Airshow in Essex, UK

The Southend Airshow, in aviation, later officially known as the Southend Festival of the Air, was an annual airshow held in Southend-on-Sea, Essex, in the United Kingdom and was held for 27 consecutive years: it was said to be the longest running seafront airshow. The airshow usually spanned a two-day period in May each year, and was the largest free airshow in Europe.

The first Southend airshow was held on Monday 26 May 1986, as the finale of the Southend Spring Festival. 1986 was the only year that there was a fee charged to enter a cordoned-off display area, with adults charged £3 and children £1. In order to stop evasion of the entrance fee, 8 ft high scaffolding covered with nylon netting was erected.

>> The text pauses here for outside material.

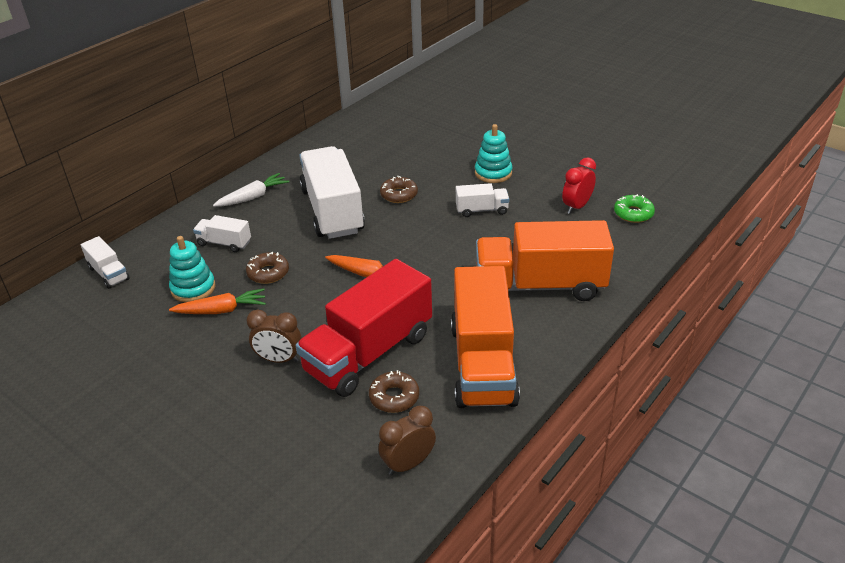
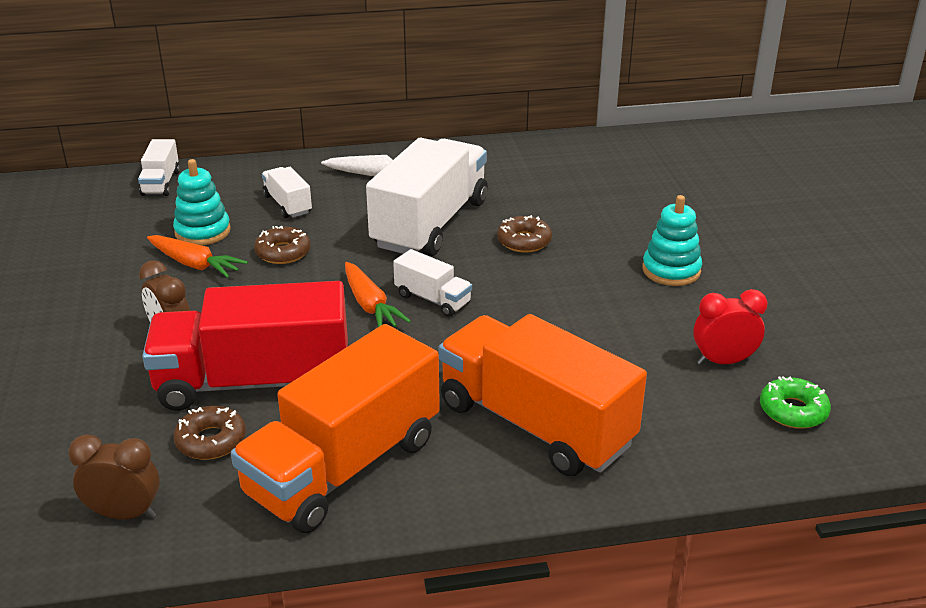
camera: 40 degrees right, 5 degrees down
white truck [456,183,509,217] -> white truck moved to [393,249,472,317]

The star of the show on that day was a British Airways Concorde, which performed a double pass carrying 150 passengers whilst on its way back to Heathrow from a trip round the Bay of Biscay.

Southend has attracted many aircraft and display teams including; The Red Arrows, Frecce Tricolori, Battle of Britain Memorial Flight, RAF Falcons, the Sally B Boeing B-17 Flying Fortress, A10 Thunderbolt, Hawker Siddeley Nimrod, Avro Shackleton, Hawker Siddeley Harrier, Vulcan, F117a, Vickers Viscount, Boeing 737, 747, 757, 767, the Saab Draken and a Catalina flying boat estuary takeoff and landing, to its show.

The cancellation of the airshow was announced by Southend-on-Sea Borough Council on 14 January 2013, as part of the austerity cutbacks by Southend Council; a saving of £130,000 was expected. An unsuccessful petition was started to save the airshow.